## Job
Retype the lines starting at the one containing "collectors: C. R. Orcutt" and ending at the one containing "locality: km 99, Hwy 11 Patzicia-Panajachel,.", without altering a single character.

++++ Input for this task

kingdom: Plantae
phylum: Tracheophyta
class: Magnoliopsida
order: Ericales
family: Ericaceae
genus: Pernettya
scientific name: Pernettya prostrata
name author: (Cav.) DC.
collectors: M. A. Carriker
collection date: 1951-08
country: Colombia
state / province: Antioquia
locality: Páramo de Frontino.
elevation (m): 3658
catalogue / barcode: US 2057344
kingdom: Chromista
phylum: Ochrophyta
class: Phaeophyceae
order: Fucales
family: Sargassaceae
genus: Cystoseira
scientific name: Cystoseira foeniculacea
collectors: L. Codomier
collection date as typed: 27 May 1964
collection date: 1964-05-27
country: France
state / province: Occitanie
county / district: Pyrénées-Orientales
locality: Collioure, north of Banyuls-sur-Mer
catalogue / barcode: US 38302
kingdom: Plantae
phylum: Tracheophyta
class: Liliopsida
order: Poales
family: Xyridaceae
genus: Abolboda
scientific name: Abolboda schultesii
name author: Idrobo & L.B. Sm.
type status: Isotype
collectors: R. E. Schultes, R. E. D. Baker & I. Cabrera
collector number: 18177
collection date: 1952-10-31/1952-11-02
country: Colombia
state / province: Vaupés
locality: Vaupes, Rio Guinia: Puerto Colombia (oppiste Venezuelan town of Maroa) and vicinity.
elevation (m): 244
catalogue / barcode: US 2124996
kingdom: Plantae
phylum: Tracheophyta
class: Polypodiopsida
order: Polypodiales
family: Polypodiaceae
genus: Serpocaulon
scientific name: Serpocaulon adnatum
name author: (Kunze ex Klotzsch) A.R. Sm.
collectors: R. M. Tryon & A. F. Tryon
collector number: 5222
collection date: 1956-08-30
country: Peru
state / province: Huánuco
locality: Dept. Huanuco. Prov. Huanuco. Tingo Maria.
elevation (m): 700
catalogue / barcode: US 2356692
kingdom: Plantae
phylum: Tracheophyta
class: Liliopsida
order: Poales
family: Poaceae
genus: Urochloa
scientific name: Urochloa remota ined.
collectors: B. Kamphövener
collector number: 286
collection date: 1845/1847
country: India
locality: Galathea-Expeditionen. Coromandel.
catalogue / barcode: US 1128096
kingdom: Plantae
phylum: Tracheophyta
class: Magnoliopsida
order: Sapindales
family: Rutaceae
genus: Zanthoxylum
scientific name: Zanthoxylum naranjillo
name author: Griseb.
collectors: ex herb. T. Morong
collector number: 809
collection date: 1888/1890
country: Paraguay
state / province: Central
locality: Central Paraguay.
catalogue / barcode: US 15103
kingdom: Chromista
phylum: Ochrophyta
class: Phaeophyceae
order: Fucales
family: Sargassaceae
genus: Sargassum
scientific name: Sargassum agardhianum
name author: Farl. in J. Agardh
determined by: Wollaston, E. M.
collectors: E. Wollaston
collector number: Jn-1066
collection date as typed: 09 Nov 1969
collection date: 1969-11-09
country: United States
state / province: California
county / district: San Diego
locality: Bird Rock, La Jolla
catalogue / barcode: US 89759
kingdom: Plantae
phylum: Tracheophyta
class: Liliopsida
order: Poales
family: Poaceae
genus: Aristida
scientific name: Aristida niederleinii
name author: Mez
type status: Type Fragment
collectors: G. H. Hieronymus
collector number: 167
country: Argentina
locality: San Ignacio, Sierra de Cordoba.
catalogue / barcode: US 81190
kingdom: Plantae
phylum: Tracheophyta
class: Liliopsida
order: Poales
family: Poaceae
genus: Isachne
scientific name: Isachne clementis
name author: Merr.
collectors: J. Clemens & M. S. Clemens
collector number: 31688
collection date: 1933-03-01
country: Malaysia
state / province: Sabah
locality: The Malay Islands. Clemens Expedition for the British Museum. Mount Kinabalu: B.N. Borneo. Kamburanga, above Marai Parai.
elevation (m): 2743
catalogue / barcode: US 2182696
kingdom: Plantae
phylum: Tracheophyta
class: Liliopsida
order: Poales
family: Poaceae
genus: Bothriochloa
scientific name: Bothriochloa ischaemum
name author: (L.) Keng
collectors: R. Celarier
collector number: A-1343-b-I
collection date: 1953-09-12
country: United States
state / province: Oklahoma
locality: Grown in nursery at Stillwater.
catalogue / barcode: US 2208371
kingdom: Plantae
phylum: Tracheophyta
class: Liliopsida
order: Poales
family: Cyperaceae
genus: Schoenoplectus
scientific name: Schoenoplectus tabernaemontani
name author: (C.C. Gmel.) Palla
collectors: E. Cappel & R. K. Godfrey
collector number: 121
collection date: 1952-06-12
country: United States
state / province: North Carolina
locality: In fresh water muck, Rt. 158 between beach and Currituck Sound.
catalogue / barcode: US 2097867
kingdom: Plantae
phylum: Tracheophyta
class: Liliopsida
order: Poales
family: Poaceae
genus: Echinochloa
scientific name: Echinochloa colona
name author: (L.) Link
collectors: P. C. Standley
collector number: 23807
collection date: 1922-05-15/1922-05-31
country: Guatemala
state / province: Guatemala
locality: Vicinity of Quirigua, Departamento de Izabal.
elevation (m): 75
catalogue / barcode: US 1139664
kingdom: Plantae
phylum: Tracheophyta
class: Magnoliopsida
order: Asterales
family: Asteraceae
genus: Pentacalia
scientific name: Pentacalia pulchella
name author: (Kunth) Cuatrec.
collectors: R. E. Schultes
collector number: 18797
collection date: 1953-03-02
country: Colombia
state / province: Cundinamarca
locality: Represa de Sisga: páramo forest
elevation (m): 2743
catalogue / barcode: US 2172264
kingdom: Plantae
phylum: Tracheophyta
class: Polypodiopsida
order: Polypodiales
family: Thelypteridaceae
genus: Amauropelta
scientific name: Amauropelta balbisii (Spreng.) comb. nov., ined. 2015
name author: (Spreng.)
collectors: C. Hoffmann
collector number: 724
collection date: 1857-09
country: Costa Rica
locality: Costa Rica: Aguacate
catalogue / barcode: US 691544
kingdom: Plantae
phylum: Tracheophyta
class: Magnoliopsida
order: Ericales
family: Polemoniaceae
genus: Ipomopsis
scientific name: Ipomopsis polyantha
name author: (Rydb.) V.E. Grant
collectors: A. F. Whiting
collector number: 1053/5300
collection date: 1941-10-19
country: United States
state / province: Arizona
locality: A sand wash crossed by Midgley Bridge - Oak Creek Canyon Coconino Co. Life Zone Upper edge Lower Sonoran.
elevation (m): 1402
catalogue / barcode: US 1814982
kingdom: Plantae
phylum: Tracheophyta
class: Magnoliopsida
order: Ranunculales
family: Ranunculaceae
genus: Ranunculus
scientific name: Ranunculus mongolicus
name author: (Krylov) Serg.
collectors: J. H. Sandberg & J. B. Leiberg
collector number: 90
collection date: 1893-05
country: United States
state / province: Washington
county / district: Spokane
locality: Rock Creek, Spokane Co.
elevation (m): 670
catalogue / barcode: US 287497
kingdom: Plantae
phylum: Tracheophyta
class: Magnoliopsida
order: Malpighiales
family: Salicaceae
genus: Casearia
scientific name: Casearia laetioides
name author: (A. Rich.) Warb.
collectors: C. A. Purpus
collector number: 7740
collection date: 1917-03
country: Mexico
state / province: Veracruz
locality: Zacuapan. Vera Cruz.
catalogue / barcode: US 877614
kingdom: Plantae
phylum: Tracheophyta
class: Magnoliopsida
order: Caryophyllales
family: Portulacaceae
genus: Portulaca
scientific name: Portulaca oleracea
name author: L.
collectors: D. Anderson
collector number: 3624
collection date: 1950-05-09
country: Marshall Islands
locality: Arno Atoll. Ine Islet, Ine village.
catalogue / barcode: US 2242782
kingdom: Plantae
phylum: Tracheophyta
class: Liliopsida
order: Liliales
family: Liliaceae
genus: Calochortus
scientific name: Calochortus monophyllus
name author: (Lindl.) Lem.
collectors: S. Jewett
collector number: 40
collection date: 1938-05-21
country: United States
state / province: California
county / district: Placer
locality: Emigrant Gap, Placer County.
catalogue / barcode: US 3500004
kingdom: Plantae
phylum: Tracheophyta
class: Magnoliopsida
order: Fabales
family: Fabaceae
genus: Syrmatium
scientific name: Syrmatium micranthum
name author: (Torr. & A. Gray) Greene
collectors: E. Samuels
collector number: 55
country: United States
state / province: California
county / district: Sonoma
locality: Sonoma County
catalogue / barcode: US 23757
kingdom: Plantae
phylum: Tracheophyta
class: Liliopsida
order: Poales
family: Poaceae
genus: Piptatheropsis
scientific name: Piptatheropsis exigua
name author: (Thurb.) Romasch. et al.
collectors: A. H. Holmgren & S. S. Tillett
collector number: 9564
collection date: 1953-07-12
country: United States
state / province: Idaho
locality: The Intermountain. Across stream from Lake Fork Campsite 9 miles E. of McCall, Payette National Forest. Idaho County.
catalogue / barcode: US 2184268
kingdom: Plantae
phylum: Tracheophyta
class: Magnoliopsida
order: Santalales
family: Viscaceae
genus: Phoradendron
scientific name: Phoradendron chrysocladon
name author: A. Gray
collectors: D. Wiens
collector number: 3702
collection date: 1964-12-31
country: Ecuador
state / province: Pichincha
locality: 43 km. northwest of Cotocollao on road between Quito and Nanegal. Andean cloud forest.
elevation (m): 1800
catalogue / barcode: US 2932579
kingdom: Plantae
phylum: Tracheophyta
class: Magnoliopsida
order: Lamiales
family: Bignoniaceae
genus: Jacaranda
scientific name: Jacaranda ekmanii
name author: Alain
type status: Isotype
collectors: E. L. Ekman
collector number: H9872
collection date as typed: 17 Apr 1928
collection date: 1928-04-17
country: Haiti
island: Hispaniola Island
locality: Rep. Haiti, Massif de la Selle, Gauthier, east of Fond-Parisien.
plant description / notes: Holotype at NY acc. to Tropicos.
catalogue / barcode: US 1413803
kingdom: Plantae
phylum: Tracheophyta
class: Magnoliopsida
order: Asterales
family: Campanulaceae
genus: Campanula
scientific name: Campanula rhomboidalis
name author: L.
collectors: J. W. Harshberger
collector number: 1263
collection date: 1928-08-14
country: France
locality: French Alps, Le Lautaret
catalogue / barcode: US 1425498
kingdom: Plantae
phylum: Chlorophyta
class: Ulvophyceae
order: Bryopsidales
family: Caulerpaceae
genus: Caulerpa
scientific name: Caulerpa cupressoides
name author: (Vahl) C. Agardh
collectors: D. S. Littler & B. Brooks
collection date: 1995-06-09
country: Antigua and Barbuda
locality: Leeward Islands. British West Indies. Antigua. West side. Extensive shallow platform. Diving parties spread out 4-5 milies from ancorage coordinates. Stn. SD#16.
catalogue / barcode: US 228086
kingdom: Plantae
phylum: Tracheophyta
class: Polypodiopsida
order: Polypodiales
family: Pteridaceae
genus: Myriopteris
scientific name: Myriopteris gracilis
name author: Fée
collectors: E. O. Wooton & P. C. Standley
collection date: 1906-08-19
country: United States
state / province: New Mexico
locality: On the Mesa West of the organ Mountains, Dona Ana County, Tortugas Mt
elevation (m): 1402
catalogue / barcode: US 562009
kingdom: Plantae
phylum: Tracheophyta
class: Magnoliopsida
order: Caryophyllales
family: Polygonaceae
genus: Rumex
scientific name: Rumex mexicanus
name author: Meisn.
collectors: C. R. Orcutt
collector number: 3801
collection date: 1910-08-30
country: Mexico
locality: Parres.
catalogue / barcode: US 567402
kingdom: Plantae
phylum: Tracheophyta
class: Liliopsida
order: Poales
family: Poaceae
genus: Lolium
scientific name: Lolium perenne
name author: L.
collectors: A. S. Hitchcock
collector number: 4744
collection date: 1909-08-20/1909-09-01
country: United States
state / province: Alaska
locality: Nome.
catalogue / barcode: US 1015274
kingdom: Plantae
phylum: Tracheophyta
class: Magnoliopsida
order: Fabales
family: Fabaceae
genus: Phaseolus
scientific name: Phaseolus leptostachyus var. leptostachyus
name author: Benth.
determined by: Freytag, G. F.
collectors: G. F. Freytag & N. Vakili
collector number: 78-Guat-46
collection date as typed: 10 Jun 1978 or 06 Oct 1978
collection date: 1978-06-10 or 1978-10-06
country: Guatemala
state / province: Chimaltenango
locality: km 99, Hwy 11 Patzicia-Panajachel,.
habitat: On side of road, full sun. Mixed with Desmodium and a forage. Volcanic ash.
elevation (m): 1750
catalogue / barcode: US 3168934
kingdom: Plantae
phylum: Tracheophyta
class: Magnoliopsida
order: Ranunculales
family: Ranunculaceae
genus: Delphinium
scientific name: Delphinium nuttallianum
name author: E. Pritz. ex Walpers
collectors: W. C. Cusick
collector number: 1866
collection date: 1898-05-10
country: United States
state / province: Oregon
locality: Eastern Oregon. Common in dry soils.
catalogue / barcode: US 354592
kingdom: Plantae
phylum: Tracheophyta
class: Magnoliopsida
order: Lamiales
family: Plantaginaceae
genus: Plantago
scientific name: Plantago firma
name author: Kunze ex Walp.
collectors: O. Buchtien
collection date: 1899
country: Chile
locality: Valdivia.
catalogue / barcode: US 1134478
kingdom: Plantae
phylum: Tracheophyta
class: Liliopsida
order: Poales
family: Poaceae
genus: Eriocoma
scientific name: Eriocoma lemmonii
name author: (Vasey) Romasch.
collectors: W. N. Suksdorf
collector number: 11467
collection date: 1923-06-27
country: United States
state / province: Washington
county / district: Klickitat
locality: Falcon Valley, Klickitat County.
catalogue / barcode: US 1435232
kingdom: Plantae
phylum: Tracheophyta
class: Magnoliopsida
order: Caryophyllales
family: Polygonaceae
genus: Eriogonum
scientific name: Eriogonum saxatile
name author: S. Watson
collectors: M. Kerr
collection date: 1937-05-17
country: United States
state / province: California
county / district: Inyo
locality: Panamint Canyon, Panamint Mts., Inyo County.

++++++++

## Response to this task
collectors: C. R. Orcutt
collector number: 3801
collection date: 1910-08-30
country: Mexico
locality: Parres.
catalogue / barcode: US 567402
kingdom: Plantae
phylum: Tracheophyta
class: Liliopsida
order: Poales
family: Poaceae
genus: Lolium
scientific name: Lolium perenne
name author: L.
collectors: A. S. Hitchcock
collector number: 4744
collection date: 1909-08-20/1909-09-01
country: United States
state / province: Alaska
locality: Nome.
catalogue / barcode: US 1015274
kingdom: Plantae
phylum: Tracheophyta
class: Magnoliopsida
order: Fabales
family: Fabaceae
genus: Phaseolus
scientific name: Phaseolus leptostachyus var. leptostachyus
name author: Benth.
determined by: Freytag, G. F.
collectors: G. F. Freytag & N. Vakili
collector number: 78-Guat-46
collection date as typed: 10 Jun 1978 or 06 Oct 1978
collection date: 1978-06-10 or 1978-10-06
country: Guatemala
state / province: Chimaltenango
locality: km 99, Hwy 11 Patzicia-Panajachel,.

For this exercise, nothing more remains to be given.